### RECORD EXCERPTS ###

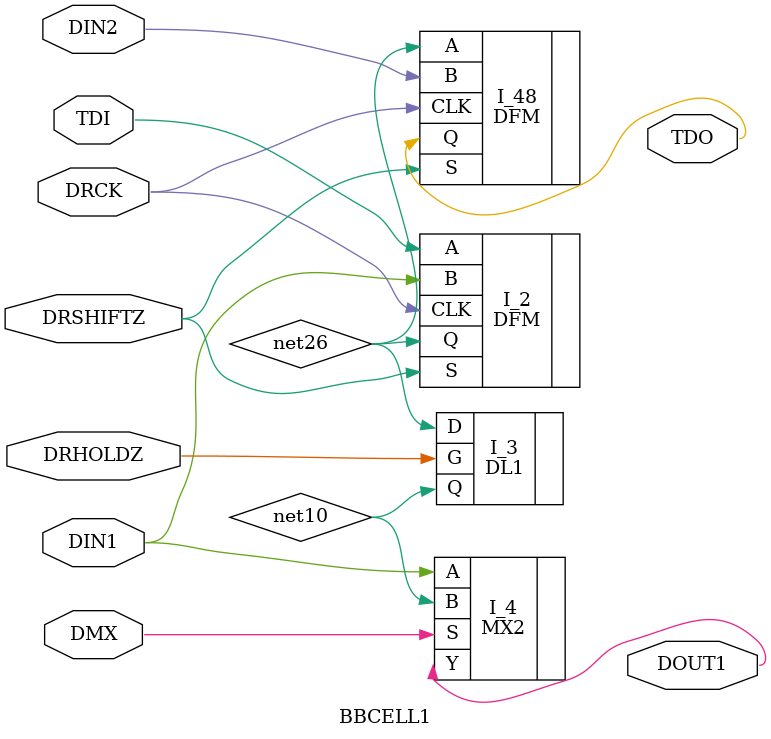
<source format=v>
`timescale 1 ns / 100 ps
module BBCELL1( DOUT1, TDO, DIN1, DIN2, DMX, DRCK, DRHOLDZ, DRSHIFTZ,
     TDI );

output  DOUT1, TDO;


input  DIN1, DIN2, DMX, DRCK, DRHOLDZ, DRSHIFTZ, TDI;





specify 
    specparam CDS_LIBNAME  = "3200DX";
    specparam CDS_CELLNAME = "BBCELL1";
    specparam CDS_VIEWNAME = "schematic";
endspecify

DL1  I_3( .Q(net10), .G(DRHOLDZ), .D(net26));
MX2  I_4( .S(DMX), .Y(DOUT1), .B(net10), .A(DIN1));
DFM  I_2( .Q(net26), .CLK(DRCK), .S(DRSHIFTZ), .B(DIN1), .A(TDI));
DFM  I_48( .Q(TDO), .CLK(DRCK), .S(DRSHIFTZ), .B(DIN2), .A(net26));

endmodule

</source>
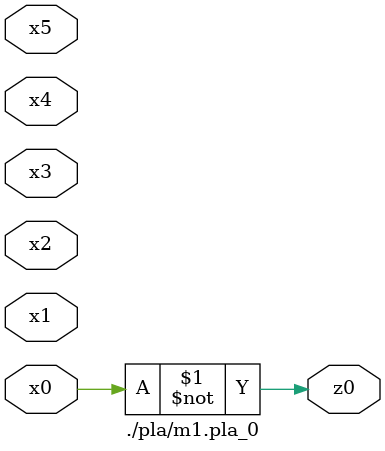
<source format=v>

module \./pla/m1.pla_0  ( 
    x0, x1, x2, x3, x4, x5,
    z0  );
  input  x0, x1, x2, x3, x4, x5;
  output z0;
  assign z0 = ~x0;
endmodule



</source>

###

Among the records, find every line holding the word "DRHOLDZ" and copy it.

module BBCELL1( DOUT1, TDO, DIN1, DIN2, DMX, DRCK, DRHOLDZ, DRSHIFTZ,
input  DIN1, DIN2, DMX, DRCK, DRHOLDZ, DRSHIFTZ, TDI;
DL1  I_3( .Q(net10), .G(DRHOLDZ), .D(net26));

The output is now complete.